VIEW ARTICLE   |    DOI: 10.1094/MPMI-1-025


An Inhibitor of Polyprotein Processing with the Characteristics of a Natural Virus Resistance Factor. Fernando Ponz. Department of Plant Pathology, College of Agricultural and Environmental Sciences, University of California, Davis, California 95616, U.S.A.. Christopher B. Glascock, and George Bruening. Department of Plant Pathology, College of Agricultural and Environmental Sciences, University of California, Davis, California 95616, U.S.A.. MPMI 1:25-31. Accepted 7 August 1987. Copyright 1987 The American Phytophathological Society.

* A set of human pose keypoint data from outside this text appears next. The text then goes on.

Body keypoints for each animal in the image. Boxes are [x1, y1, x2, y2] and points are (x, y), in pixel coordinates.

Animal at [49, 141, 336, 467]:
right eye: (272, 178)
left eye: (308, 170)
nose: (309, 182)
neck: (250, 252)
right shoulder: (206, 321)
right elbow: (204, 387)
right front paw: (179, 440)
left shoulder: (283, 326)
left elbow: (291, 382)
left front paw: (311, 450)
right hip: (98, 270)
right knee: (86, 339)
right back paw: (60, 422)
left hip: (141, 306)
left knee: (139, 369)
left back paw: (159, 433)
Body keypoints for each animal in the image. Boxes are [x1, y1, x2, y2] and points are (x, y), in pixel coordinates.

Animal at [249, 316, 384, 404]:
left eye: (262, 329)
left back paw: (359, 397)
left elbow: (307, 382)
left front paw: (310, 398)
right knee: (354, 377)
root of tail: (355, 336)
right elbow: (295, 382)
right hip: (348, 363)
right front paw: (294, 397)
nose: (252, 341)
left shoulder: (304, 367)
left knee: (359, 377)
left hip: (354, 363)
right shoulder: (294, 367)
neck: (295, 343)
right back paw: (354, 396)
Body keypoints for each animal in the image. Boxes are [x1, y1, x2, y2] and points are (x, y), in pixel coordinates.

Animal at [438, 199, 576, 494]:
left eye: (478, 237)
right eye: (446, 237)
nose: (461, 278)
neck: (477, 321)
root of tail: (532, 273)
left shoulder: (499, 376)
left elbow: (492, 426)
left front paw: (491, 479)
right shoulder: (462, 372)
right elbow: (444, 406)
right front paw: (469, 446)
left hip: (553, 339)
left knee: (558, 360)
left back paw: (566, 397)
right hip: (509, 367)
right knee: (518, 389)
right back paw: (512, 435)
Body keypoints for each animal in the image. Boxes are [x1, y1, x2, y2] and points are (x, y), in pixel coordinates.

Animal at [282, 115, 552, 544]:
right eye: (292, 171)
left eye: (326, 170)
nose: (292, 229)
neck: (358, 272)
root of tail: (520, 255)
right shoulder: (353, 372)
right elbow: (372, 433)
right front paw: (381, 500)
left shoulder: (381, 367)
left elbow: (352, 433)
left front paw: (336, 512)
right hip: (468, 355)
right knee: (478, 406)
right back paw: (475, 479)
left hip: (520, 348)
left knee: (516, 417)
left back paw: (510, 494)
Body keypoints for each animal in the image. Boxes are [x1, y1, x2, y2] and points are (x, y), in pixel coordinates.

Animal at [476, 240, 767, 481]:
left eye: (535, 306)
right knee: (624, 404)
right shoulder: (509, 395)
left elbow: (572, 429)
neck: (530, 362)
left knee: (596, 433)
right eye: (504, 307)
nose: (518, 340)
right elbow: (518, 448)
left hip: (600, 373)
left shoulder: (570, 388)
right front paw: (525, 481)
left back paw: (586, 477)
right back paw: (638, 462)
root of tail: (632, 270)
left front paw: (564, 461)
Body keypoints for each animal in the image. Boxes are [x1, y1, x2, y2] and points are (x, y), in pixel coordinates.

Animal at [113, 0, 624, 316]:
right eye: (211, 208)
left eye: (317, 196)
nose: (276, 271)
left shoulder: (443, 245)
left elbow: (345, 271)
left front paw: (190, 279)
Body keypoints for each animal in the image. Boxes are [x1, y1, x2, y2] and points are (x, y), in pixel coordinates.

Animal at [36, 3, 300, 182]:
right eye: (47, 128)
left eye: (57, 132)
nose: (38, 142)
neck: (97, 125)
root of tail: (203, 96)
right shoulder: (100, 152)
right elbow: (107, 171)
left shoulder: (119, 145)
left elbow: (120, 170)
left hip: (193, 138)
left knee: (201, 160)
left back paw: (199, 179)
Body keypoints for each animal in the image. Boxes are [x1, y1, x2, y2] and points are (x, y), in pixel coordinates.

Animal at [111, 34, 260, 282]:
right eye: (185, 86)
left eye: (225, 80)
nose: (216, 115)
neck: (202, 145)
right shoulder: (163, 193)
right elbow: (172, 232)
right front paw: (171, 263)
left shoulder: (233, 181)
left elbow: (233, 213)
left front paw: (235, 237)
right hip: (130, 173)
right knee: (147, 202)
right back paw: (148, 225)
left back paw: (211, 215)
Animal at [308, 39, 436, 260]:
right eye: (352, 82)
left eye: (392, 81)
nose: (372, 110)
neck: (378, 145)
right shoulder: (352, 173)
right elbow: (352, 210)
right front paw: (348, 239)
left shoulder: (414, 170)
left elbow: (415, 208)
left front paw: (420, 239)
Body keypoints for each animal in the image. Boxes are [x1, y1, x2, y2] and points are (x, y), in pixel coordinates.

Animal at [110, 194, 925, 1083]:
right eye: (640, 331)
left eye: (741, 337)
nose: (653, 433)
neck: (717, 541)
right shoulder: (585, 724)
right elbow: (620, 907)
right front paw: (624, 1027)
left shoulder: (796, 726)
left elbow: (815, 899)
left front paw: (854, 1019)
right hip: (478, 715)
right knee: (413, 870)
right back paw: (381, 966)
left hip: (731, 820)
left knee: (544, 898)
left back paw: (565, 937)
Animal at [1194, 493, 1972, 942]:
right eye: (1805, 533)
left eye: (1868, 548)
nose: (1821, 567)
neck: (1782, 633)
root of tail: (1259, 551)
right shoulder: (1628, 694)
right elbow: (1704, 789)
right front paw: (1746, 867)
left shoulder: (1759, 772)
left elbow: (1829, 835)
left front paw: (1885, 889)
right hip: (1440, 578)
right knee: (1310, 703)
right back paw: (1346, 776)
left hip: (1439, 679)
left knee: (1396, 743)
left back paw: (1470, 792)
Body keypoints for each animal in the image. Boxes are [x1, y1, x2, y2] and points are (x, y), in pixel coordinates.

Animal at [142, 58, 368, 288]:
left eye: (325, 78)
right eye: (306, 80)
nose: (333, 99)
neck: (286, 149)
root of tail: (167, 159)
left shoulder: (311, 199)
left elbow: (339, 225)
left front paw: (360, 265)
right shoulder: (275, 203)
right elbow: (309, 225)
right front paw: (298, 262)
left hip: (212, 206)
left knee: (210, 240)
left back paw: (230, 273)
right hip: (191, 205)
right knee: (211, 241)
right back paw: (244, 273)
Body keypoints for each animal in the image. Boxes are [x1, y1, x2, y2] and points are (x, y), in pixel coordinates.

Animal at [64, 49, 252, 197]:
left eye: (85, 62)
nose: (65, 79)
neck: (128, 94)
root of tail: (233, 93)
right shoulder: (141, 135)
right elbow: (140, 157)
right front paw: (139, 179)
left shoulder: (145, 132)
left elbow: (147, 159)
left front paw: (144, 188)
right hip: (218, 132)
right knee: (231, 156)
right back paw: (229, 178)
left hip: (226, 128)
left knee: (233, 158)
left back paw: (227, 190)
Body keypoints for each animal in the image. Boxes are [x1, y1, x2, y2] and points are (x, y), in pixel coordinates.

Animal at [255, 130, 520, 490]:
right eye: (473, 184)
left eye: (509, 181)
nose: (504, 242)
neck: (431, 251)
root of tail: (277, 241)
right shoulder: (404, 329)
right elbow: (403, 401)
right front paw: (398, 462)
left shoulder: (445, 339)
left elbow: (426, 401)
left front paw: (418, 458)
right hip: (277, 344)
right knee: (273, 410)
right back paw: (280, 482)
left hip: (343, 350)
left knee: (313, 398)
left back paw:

Seedlings of cowpea (Vigna unguiculata cv. Arlington) are operationally immune to cowpea mosaic virus (CPMV), giving no detected increase of inoculated virus, but they are susceptible to another comovirus, cowpea severe mosaic virus (CPSMV). Arlington-derived immunity against CPMV is controlled by a single dominant locus in crosses to susceptible line Blackeye 5. Previous results revealed an inhibitor of the proteolytic processing of a CPMV polyprotein in extracts of Arlington cowpea protoplasts, and the inhibitor was postulated to effect the observed immunity. We found this inhibitory activity in partially fractionated extracts of Arlington cowpea leaves. Two other activities also were candidates for immunity factor(s) by virtue of their greater potency in Arlington than in Blackeye 5 cowpea leaf extracts: inhibitor(s) of the translation of CPMV RNAs and proteinase(s) that degrade CPMV-encoded proteins. The proteinases degraded CPSMV and CPMV proteins equally well, and the activities were not coinherited with immunity against CPMV in progeny of cowpea crosses. The inhibitor of CPMV polyprotein processing possessed both the virus specificity and the coinheritance that are expected for an agent conveying immunity to CPMV. The inheritance of the translation inhibitor activities was complex, and our results show that one or more of these activities may contribute to the immunity against CPMV.

Additional Keywords: cowpea mosaic virus, cowpea severe mosaic virus, inhibitor of translation, inhibitor of virus proteinase, proteinases, proteinase inhibitor.